§ **EXERCISE DESCRIPTION**:
Two lines below mark the span: the one containing "98 834 8.71" and the one containing "871 578 40.75". Set down both, plus every line between, exactly as they stand, and nothing else.

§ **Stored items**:
%%
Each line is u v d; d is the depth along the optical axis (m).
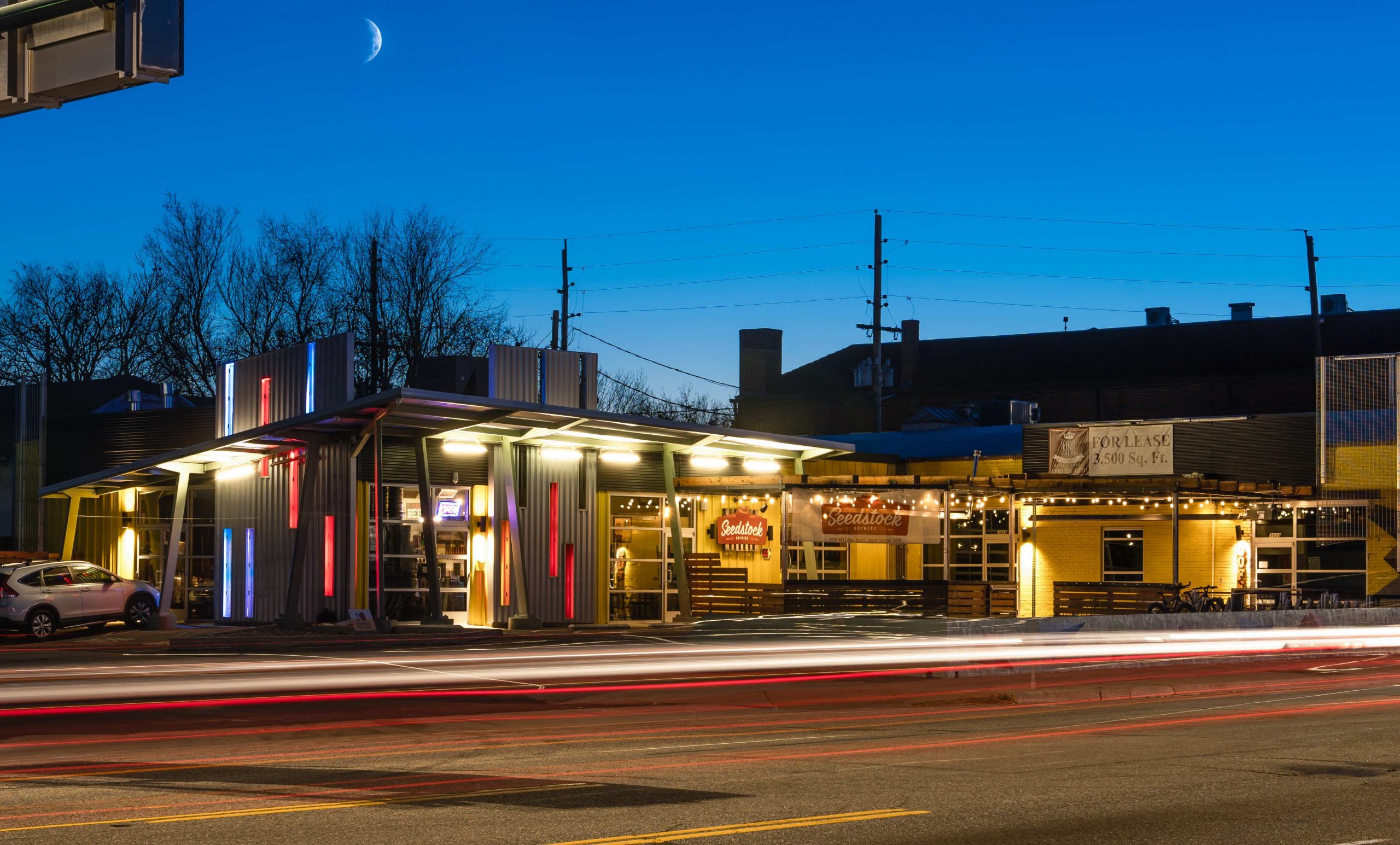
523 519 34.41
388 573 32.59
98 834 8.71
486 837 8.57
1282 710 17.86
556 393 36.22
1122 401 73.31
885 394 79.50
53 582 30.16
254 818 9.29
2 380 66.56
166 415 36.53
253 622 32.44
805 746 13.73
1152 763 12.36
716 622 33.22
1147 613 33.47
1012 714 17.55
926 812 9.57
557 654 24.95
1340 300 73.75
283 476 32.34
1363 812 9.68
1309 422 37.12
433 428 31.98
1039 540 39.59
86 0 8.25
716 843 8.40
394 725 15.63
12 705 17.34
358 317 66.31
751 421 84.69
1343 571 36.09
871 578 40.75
%%
%%
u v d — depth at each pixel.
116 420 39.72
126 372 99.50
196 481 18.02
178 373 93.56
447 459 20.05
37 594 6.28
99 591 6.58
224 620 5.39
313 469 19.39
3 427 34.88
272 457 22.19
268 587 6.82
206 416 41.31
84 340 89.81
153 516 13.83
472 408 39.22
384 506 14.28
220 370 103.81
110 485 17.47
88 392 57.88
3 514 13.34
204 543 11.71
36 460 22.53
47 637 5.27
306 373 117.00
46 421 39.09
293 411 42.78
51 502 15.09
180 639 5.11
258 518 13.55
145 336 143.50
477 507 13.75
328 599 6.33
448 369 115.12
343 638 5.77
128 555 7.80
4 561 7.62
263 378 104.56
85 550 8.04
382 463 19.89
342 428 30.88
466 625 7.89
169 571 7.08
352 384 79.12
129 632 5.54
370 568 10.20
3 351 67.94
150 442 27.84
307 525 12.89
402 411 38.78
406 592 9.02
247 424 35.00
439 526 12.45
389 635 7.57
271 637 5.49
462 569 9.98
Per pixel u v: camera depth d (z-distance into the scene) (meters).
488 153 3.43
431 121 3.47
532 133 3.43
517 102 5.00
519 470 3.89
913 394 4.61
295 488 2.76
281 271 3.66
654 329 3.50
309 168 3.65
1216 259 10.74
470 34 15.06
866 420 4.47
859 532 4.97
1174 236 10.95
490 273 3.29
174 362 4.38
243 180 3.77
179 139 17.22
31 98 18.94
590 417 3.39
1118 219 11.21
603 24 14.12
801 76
%%
§ **EXPECTED OUTPUT**:
98 834 8.71
486 837 8.57
1282 710 17.86
556 393 36.22
1122 401 73.31
885 394 79.50
53 582 30.16
254 818 9.29
2 380 66.56
166 415 36.53
253 622 32.44
805 746 13.73
1152 763 12.36
716 622 33.22
1147 613 33.47
1012 714 17.55
926 812 9.57
557 654 24.95
1340 300 73.75
283 476 32.34
1363 812 9.68
1309 422 37.12
433 428 31.98
1039 540 39.59
86 0 8.25
716 843 8.40
394 725 15.63
12 705 17.34
358 317 66.31
751 421 84.69
1343 571 36.09
871 578 40.75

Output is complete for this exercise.